**Data supplied:**
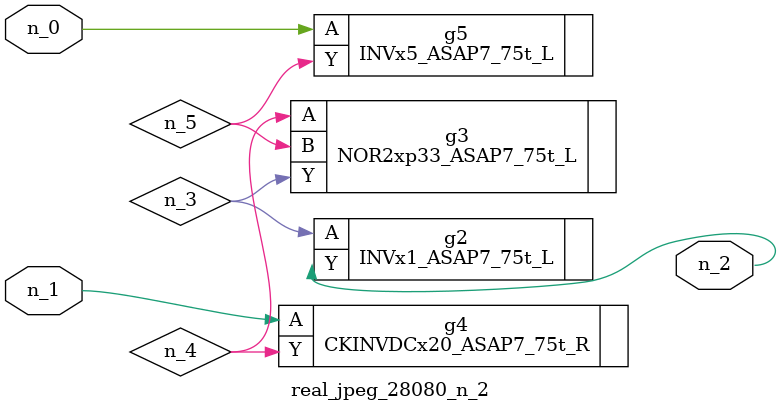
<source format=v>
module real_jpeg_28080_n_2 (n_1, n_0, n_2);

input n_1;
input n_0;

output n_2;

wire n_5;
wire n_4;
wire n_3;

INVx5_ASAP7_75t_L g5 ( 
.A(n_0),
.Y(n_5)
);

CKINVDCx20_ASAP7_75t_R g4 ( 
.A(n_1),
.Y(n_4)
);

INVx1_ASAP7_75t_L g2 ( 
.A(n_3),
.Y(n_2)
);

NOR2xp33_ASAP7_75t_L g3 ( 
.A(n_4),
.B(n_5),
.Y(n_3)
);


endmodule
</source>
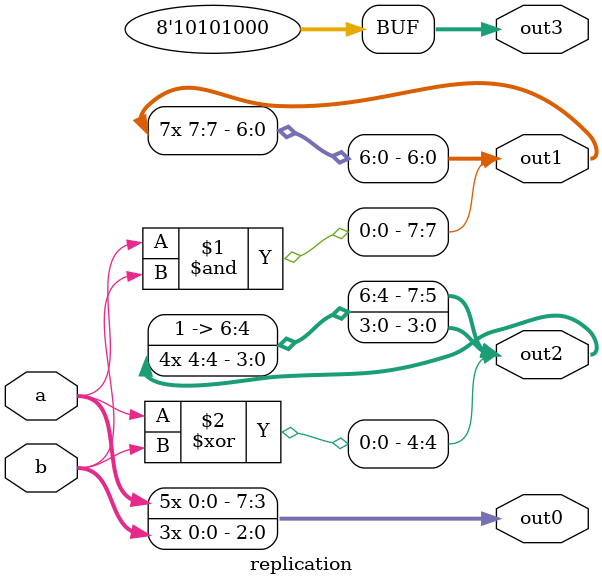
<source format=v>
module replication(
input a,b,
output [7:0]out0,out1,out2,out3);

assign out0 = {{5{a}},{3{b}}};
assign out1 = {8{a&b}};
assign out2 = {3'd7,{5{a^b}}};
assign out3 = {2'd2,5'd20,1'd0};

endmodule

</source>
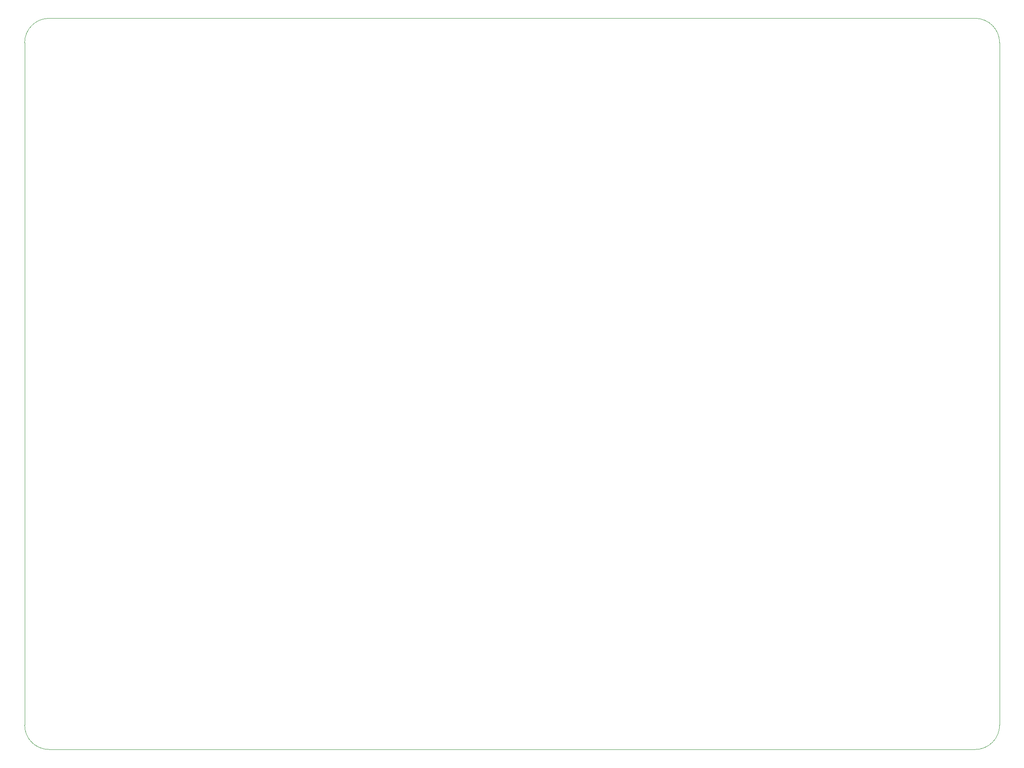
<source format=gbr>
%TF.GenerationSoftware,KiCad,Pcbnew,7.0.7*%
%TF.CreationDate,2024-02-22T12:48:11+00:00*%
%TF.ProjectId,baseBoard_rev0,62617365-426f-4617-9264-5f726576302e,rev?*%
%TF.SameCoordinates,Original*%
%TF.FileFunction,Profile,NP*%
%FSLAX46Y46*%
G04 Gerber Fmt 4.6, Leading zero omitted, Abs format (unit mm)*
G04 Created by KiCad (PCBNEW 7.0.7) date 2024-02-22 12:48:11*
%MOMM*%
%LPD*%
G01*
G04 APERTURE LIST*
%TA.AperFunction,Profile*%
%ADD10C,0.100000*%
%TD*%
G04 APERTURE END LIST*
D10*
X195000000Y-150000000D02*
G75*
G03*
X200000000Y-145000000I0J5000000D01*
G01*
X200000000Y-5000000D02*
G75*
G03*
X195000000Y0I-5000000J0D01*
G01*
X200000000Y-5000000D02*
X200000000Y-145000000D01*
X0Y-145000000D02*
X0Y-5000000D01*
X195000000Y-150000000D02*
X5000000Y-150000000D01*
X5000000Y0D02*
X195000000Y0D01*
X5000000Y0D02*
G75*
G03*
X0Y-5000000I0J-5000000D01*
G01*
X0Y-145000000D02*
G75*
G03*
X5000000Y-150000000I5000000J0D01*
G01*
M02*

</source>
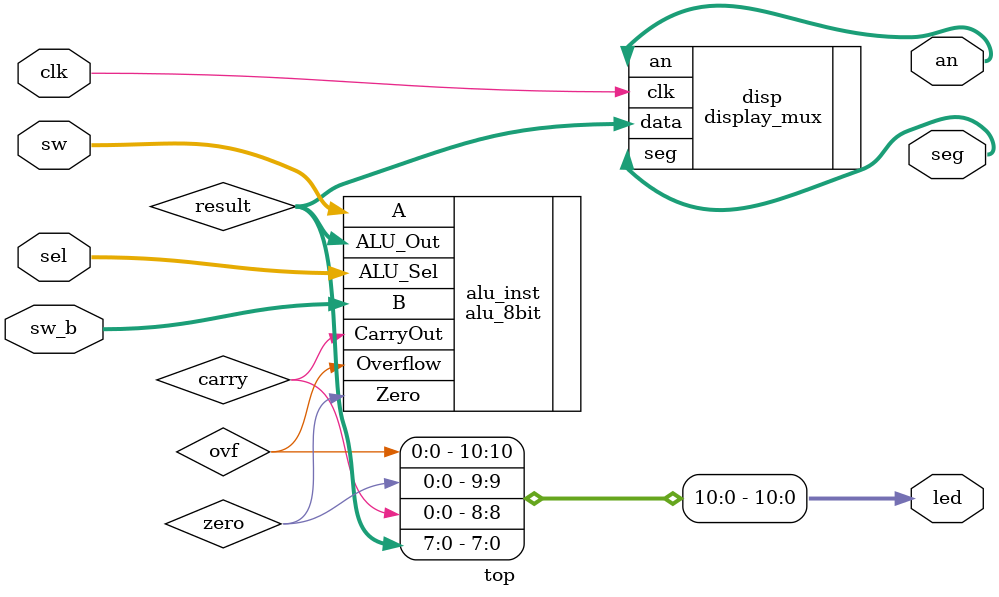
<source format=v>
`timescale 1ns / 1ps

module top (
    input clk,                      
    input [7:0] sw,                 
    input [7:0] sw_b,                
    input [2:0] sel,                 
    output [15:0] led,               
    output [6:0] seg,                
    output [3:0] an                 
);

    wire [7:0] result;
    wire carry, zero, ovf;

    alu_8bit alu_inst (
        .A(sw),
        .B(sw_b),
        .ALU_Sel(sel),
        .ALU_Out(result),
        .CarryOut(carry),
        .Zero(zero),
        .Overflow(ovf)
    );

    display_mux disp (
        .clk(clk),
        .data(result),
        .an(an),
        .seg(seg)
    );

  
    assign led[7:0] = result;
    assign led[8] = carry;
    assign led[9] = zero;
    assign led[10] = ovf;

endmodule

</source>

**Activity:** Take the lines from the start of the material to the line with "wire carry, zero, ovf;", both included, and transcribe them exactly without the pictures.

**Result:**
<source format=v>
module real_jpeg_28080_n_2 (n_1, n_0, n_2);

input n_1;
input n_0;

output n_2;

wire n_5;
wire n_4;
wire n_3;

INVx5_ASAP7_75t_L g5 ( 
.A(n_0),
.Y(n_5)
);

CKINVDCx20_ASAP7_75t_R g4 ( 
.A(n_1),
.Y(n_4)
);

INVx1_ASAP7_75t_L g2 ( 
.A(n_3),
.Y(n_2)
);

NOR2xp33_ASAP7_75t_L g3 ( 
.A(n_4),
.B(n_5),
.Y(n_3)
);


endmodule
</source>
<source format=v>
module replication(
input a,b,
output [7:0]out0,out1,out2,out3);

assign out0 = {{5{a}},{3{b}}};
assign out1 = {8{a&b}};
assign out2 = {3'd7,{5{a^b}}};
assign out3 = {2'd2,5'd20,1'd0};

endmodule

</source>
<source format=gbr>
%TF.GenerationSoftware,KiCad,Pcbnew,7.0.7*%
%TF.CreationDate,2024-02-22T12:48:11+00:00*%
%TF.ProjectId,baseBoard_rev0,62617365-426f-4617-9264-5f726576302e,rev?*%
%TF.SameCoordinates,Original*%
%TF.FileFunction,Profile,NP*%
%FSLAX46Y46*%
G04 Gerber Fmt 4.6, Leading zero omitted, Abs format (unit mm)*
G04 Created by KiCad (PCBNEW 7.0.7) date 2024-02-22 12:48:11*
%MOMM*%
%LPD*%
G01*
G04 APERTURE LIST*
%TA.AperFunction,Profile*%
%ADD10C,0.100000*%
%TD*%
G04 APERTURE END LIST*
D10*
X195000000Y-150000000D02*
G75*
G03*
X200000000Y-145000000I0J5000000D01*
G01*
X200000000Y-5000000D02*
G75*
G03*
X195000000Y0I-5000000J0D01*
G01*
X200000000Y-5000000D02*
X200000000Y-145000000D01*
X0Y-145000000D02*
X0Y-5000000D01*
X195000000Y-150000000D02*
X5000000Y-150000000D01*
X5000000Y0D02*
X195000000Y0D01*
X5000000Y0D02*
G75*
G03*
X0Y-5000000I0J-5000000D01*
G01*
X0Y-145000000D02*
G75*
G03*
X5000000Y-150000000I5000000J0D01*
G01*
M02*

</source>
<source format=v>
`timescale 1ns / 1ps

module top (
    input clk,                      
    input [7:0] sw,                 
    input [7:0] sw_b,                
    input [2:0] sel,                 
    output [15:0] led,               
    output [6:0] seg,                
    output [3:0] an                 
);

    wire [7:0] result;
    wire carry, zero, ovf;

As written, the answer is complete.